Timely breast cancer screening via mammography and clinical breast exam and cervical cancer screening via Pap smears is greater in areas with greater health maintenance organization (HMO) market share, according to a new study. Breast and cervical cancer screening rates increased with area HMO market share. After accounting for individual and area characteristics, women in high HMO market share areas were nearly twice as likely to have recently received a mammogram or Pap smear and were 58 percent more likely to have had a recent clinical breast exam than women in areas with low managed care penetration. For prostate cancer screening, which is not universally recommended, the relationship between screening rates and HMO market share was non-significant and inconsistent.

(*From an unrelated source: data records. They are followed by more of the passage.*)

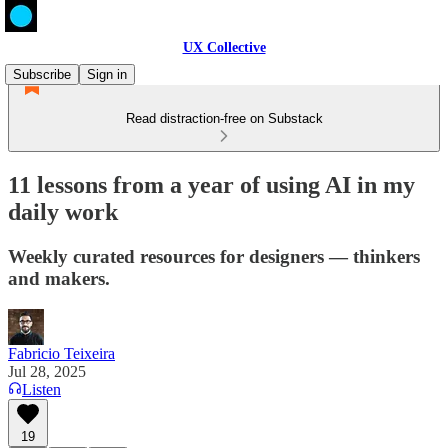
UX Collective
Subscribe
Sign in
Read distraction-free on Substack
11 lessons from a year of using AI in my
daily work
Weekly curated resources for designers — thinkers
and makers.
Fabricio Teixeira
Jul 28, 2025
Listen
19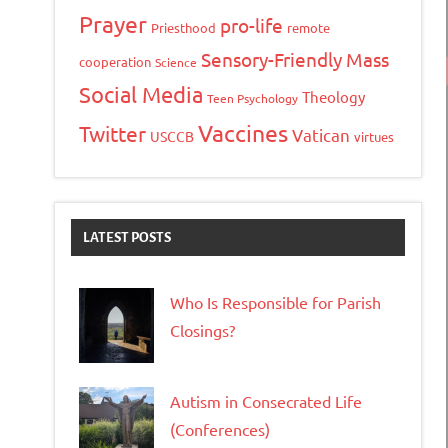
Prayer
pro-life
Priesthood
remote
Sensory-Friendly Mass
cooperation
Science
Social Media
Theology
Teen Psychology
Vaccines
Twitter
Vatican
USCCB
virtues
LATEST POSTS
Who Is Responsible for Parish
Closings?
Autism in Consecrated Life
(Conferences)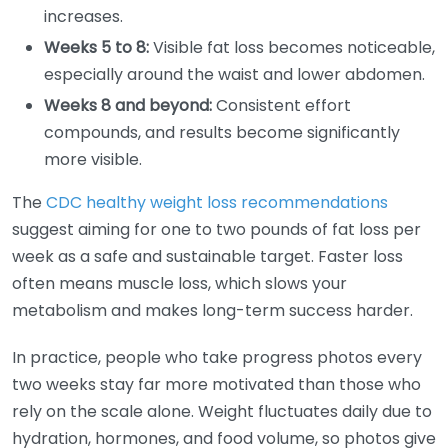
increases.
Weeks 5 to 8:
Visible fat loss becomes noticeable,
especially around the waist and lower abdomen.
Weeks 8 and beyond:
Consistent effort
compounds, and results become significantly
more visible.
The
CDC healthy weight loss recommendations
suggest aiming for one to two pounds of fat loss per
week as a safe and sustainable target. Faster loss
often means muscle loss, which slows your
metabolism and makes long-term success harder.
In practice, people who take progress photos every
two weeks stay far more motivated than those who
rely on the scale alone. Weight fluctuates daily due to
hydration, hormones, and food volume, so photos give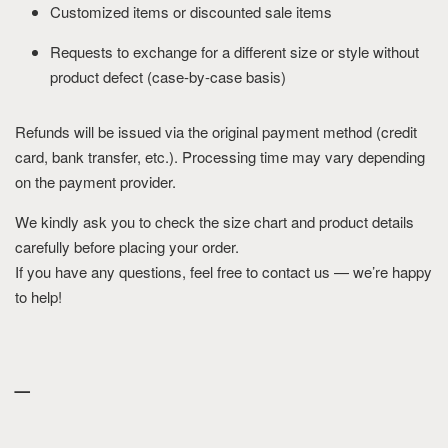
Customized items or discounted sale items
Requests to exchange for a different size or style without
product defect (case-by-case basis)
Refunds will be issued via the original payment method (credit
card, bank transfer, etc.). Processing time may vary depending
on the payment provider.
We kindly ask you to check the size chart and product details
carefully before placing your order.
If you have any questions, feel free to contact us — we’re happy
to help!
_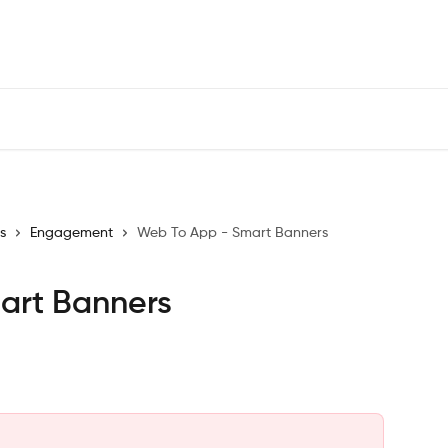
s
Engagement
Web To App - Smart Banners
art Banners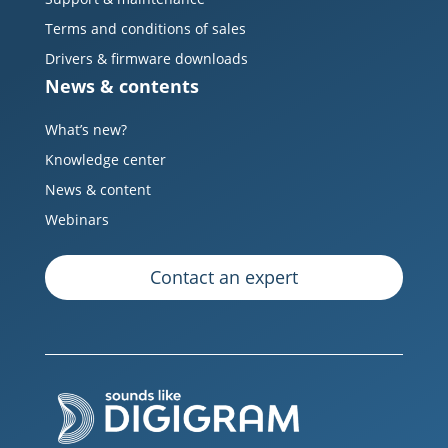
Terms and conditions of sales
Drivers & firmware downloads
News & contents
What’s new?
Knowledge center
News & content
Webinars
Contact an expert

Managed care penetration also seemed to have a spillover effect on cancer screening practices for patients not enrolled in managed care plans. Indeed, increasing HMO market share tended to improve screening rates even more in the non-managed care group than in the managed care group. This effect was significant for clinical breast exam and Pap smear and marginally significant for mammography screening in high HMO market share areas.

The study was led by Laurence Baker, Ph.D., of Stanford University School of Medicine, and supported in part by the Agency for Healthcare Research and Quality (HS10771, HS10856, and HS10925). The researchers linked data on cancer screening from the 1996 Medical Expenditure Panel Survey to data on HMO market share and HMO competition in metropolitan statistical areas. They examined the relationship between area managed care prevalence and use of the four types of cancer screening during the previous 2 years.

More details are in "The effect of area HMO market share on cancer screening," by Dr. Baker, Kathryn A. Phillips, Ph.D., Jennifer S. Haas, M.D., M.S.P.H., and others, in the December 2004 Health Services Research 39(6), Part I, pp. 1751-1772.